Emily Linstrom


     We are such stuff as dreams are made on—are dreams, therefore, the stuff of us?
     I stood in a miner’s shack, that much I knew. The space was littered with crockery and rockers, the walls pasted up with newspaper clippings and faded needlepoint: Welcome. An ominous kind of homey, like so many dream coordinates. 
     A yellow bird swung softly in its cage, singing. The sweetness of it startled me, the only hint of beauty about the place. I reached in and took it out, gave it a perch on my index finger. 
     Then, for no reason—indiscernible, unholy reason—I bit off the little bird’s head.

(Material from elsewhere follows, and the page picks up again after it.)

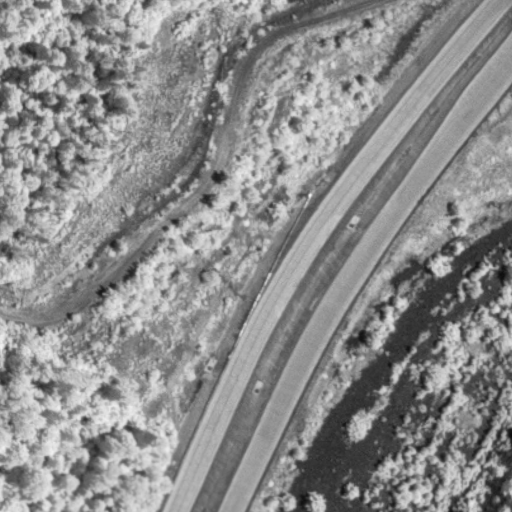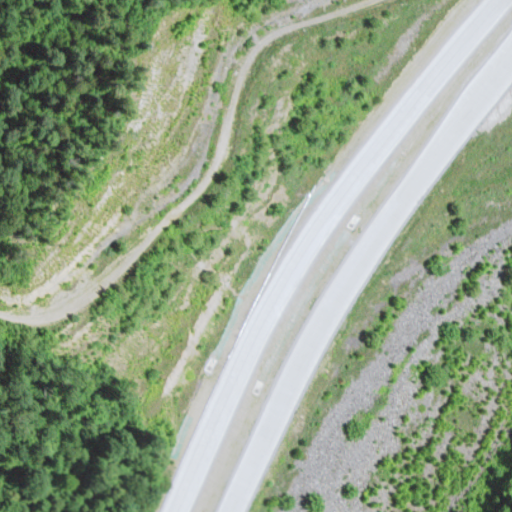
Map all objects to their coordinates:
road: (207, 177)
road: (315, 239)
road: (346, 272)
quarry: (439, 393)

     There was only a minor protest, the flutter of wings not unlike a lady waving away a tea cake. No thank you, I shall not build a nest in your mouth today.
     It was as if it didn’t mind the assault—inconvenienced perhaps, but hardly perturbed. I was horrified at what I’d done. 
     I placed it back in its cage and watched as it hopped about, a winged husk and nothing more. Handicapped but hardly clumsy, its tiny trill still filled the air of that ramshackle piece of hell.
     We are never free from our sins. They seep into our sleep, our dreams, manifest themselves in unimaginable metaphors and personifications. Hope—Emily Dickinson’s thing with feathers that perches in the soul—reduced to the state and stature of a creature born innocent then callously mutilated. I hate myself for that act within a dream world, for my equally bizarre behavior in this one. 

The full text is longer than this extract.